Łączna liczba wyświetleń
wtorek, 8 listopada 2011
Honorowe krwiodawstwo PiS
Zbigniew Ziobro, który przelewał krew dla PiS, powiedział: Dość. Chcę przelewać krew dla siebie, jako prezesa. Najlepiej byłoby, gdyby jako prezes PiS przelewał krew dla PiS. Nie zgodził się na to faktyczny prezes PiS, Jarosław Kaczyński, bo on nie dość jeszcze przelał krwi dla PiS.
Tak w tych przelewaniach krwi dla PiS się rozpędzili, że zafundowali nam honorowe krwiodawstwo PiS. Krew od buntu ziobrystów w PiS dzielimy na krew jako taką - czyli zwyczajną krew - i krew PiS. Nie ma ona koloru czerwonego, ale u prezesa Kaczyńskiego ma brunatną. Znamy ją, jak przelewa brunatną krew w pochodach na Krakowskim Przedmieściu.
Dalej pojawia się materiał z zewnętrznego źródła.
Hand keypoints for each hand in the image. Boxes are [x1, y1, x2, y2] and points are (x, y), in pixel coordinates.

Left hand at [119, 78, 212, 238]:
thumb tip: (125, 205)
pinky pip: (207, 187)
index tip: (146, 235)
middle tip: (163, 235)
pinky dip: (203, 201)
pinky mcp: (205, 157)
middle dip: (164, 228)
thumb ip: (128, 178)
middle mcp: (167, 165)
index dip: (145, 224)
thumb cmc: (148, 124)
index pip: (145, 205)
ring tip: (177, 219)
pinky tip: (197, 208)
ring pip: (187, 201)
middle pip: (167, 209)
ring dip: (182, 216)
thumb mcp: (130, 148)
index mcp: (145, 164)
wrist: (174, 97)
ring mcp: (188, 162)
Jaki kolor będzie miała krew Ziobry po utworzeniu klubu parlamentarnego Solidarna Polska, już można zgadywać. Zwłaszcza, że prawdopodobnie poprze go o. Tadeusz Rydzyk, bo bez jego błogosławieństwa Ziobro by się nie zdecydował na otwarty bunt wobec prezesa.
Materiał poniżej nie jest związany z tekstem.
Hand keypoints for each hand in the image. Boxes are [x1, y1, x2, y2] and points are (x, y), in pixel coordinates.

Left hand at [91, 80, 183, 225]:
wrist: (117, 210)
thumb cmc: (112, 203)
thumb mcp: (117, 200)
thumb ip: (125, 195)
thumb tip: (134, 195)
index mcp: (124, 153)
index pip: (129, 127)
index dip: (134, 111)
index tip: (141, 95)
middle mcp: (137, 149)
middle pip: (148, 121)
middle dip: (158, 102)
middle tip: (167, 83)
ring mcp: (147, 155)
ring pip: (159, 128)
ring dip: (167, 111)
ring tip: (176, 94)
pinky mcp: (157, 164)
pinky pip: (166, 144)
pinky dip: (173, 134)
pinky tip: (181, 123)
Kolor krwi Ziobry zatem będzie między czarnym a brunatnym. Kojarzy mi się z konsystencją, który fundują nam bohaterowie deklaratywni, którzy na prawdziwym polu bitwy, gdzie przelewa się prawdziwą krew, robią tą konsystencją w portki.
Bardzo odważnych mamy polityków, nie ma co. Najbardziej odważny jest prezes Kaczyński, który nie lubi dyskutować z byle im - w trakcie wyborów nie przystąpił do debaty z Donaldem Tuskiem, teraz nie prowadził rozmów z Ziobro - uznał, że najodpowiedniejszym dyskutantem dla niego jest on sam we własnej osobie.
Udzielił wywiadu dla superprawicowego dziennika "Gazeta Polska Codziennie" i wyjawił wszystkim Polakom - tym najprawdziwszym Polakom z krwi i kości PiS - że Jacek Kurski z Ziobrą planowali rozłam od 2009 roku, gdy wysłał na nauki języków do Brukseli. Teraz właśnie się na nim mszczą.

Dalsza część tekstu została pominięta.